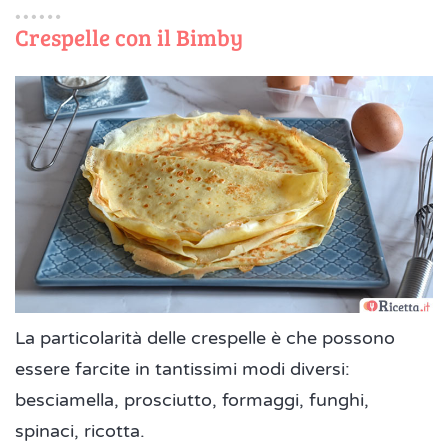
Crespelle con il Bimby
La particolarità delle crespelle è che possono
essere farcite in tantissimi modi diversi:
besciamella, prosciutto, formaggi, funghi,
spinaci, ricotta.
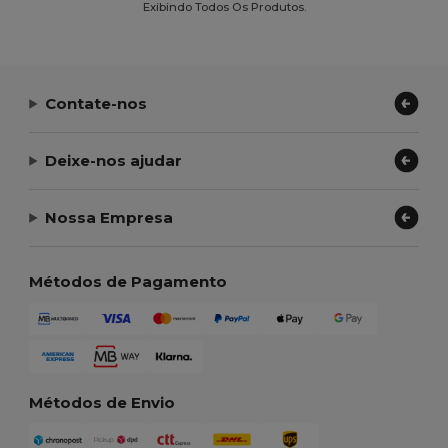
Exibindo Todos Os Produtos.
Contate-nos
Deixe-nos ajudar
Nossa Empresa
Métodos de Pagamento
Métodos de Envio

---

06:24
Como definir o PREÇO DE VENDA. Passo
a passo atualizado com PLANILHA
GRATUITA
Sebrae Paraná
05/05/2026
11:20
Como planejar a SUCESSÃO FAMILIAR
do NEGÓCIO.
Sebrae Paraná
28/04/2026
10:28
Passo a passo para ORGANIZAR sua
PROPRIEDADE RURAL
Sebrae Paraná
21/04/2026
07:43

* _Written task_:
Return the lines above from the one with "Crespelle con il Bimby" through the one with "Métodos de Envio", verbatim and nothing else. Omit every picture.

* _Response_:
Crespelle con il Bimby
La particolarità delle crespelle è che possono
essere farcite in tantissimi modi diversi:
besciamella, prosciutto, formaggi, funghi,
spinaci, ricotta.
Exibindo Todos Os Produtos.
Contate-nos
Deixe-nos ajudar
Nossa Empresa
Métodos de Pagamento
Métodos de Envio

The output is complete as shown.